## [INSTRUCTIONS TO FOLLOW]
From the records, pick out and copy each line containing "Tratarea".

[Extracted records]
[Start of section]

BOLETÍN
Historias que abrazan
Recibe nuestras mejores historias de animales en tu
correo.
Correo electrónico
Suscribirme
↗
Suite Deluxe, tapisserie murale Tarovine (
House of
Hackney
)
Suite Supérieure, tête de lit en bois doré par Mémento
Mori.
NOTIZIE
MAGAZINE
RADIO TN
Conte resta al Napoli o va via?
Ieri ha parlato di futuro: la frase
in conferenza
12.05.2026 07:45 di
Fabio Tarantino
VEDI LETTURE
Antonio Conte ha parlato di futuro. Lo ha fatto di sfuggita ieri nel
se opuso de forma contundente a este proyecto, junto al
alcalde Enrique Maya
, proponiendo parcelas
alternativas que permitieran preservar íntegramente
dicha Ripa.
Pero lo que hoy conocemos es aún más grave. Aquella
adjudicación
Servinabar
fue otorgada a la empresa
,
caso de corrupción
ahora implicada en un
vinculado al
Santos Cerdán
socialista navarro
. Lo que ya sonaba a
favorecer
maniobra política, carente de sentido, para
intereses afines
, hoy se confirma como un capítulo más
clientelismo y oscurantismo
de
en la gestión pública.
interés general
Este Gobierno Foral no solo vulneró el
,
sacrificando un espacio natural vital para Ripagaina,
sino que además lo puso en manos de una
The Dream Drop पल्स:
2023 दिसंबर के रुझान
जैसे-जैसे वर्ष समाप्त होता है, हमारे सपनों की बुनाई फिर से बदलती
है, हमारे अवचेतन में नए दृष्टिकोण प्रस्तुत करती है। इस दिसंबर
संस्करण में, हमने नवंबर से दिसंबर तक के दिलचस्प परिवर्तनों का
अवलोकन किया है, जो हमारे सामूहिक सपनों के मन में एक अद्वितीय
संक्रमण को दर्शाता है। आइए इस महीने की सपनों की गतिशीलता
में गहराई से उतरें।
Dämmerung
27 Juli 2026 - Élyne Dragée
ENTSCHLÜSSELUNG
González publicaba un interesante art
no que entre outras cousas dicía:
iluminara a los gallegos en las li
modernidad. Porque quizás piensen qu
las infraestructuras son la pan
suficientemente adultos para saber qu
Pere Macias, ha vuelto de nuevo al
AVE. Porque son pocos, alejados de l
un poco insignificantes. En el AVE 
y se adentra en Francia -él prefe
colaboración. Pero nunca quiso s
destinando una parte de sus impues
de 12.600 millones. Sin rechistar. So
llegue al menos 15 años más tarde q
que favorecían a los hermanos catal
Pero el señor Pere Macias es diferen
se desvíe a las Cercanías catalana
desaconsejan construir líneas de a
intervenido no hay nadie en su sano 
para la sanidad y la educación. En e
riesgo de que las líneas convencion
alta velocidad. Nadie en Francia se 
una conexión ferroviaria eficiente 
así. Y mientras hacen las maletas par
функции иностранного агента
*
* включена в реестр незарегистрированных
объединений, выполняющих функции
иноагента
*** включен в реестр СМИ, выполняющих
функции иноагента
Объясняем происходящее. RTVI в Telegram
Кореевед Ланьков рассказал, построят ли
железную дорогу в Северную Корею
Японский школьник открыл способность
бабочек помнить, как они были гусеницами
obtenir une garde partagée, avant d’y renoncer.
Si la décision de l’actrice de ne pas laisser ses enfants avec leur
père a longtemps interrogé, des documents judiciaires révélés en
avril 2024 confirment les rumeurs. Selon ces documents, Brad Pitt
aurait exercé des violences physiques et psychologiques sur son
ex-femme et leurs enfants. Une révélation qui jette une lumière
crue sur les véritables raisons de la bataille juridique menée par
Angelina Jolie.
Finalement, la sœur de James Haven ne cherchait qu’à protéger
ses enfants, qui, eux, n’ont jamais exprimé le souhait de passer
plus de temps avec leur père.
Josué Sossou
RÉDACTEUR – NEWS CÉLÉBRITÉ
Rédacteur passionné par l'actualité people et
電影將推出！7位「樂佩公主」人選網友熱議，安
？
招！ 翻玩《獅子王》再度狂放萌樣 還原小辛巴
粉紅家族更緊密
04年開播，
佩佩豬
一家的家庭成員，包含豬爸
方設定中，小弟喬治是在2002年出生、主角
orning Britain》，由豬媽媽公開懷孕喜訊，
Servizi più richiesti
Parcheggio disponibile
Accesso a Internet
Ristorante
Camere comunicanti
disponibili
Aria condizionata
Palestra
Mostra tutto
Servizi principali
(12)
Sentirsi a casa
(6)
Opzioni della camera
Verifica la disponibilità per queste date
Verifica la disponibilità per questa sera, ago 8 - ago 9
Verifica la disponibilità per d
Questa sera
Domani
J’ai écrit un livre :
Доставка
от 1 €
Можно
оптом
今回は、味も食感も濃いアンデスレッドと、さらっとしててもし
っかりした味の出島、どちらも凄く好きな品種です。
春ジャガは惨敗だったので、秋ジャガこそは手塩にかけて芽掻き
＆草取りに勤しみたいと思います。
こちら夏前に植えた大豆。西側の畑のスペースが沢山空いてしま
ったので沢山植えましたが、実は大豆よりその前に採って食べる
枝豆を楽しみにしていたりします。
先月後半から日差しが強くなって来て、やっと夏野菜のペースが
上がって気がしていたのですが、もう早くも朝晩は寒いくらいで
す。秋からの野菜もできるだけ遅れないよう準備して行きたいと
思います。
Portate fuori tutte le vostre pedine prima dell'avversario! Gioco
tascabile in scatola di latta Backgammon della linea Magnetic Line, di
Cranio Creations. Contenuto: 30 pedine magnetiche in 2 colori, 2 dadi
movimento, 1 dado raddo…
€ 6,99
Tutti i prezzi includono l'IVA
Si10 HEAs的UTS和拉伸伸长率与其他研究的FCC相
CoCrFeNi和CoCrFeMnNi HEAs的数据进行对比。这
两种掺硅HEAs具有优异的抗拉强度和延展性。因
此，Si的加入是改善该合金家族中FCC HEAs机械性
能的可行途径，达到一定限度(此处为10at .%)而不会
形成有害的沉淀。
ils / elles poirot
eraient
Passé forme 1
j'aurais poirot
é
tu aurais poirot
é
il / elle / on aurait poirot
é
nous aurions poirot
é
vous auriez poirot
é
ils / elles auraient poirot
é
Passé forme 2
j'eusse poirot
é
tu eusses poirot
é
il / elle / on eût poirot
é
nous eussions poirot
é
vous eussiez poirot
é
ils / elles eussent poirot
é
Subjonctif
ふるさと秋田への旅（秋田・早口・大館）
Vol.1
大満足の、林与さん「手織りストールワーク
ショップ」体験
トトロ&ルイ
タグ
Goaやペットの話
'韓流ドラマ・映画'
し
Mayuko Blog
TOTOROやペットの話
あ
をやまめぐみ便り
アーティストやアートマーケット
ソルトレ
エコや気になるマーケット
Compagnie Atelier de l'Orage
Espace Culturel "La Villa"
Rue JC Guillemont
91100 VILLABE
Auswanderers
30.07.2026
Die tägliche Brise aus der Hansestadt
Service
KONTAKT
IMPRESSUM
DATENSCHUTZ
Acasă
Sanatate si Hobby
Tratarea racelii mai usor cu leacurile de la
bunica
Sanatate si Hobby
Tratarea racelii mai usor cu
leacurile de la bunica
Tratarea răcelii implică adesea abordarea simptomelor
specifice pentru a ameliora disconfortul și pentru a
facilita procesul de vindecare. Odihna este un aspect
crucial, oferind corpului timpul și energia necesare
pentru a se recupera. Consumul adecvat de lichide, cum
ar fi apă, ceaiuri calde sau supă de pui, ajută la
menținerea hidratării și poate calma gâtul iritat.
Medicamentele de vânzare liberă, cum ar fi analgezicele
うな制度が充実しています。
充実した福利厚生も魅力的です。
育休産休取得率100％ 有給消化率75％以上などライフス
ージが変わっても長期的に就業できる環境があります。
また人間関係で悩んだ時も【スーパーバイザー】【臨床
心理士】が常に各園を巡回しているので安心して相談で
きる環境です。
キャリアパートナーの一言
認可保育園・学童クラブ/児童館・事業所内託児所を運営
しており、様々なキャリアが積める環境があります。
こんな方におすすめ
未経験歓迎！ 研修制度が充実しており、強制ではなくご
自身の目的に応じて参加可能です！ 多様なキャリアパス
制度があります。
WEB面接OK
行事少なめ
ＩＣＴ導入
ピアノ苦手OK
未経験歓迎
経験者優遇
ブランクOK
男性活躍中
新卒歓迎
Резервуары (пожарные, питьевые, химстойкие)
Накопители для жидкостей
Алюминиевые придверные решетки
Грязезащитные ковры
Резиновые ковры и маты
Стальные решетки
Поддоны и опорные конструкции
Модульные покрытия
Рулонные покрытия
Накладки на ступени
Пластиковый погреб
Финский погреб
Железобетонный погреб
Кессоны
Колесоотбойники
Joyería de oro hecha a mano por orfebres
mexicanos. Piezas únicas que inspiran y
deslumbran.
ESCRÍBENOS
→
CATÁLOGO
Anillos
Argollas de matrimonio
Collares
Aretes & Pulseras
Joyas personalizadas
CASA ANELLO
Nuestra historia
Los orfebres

[End of section]

## [SOLUTION BELOW]
Tratarea racelii mai usor cu leacurile de la
Tratarea racelii mai usor cu
Tratarea răcelii implică adesea abordarea simptomelor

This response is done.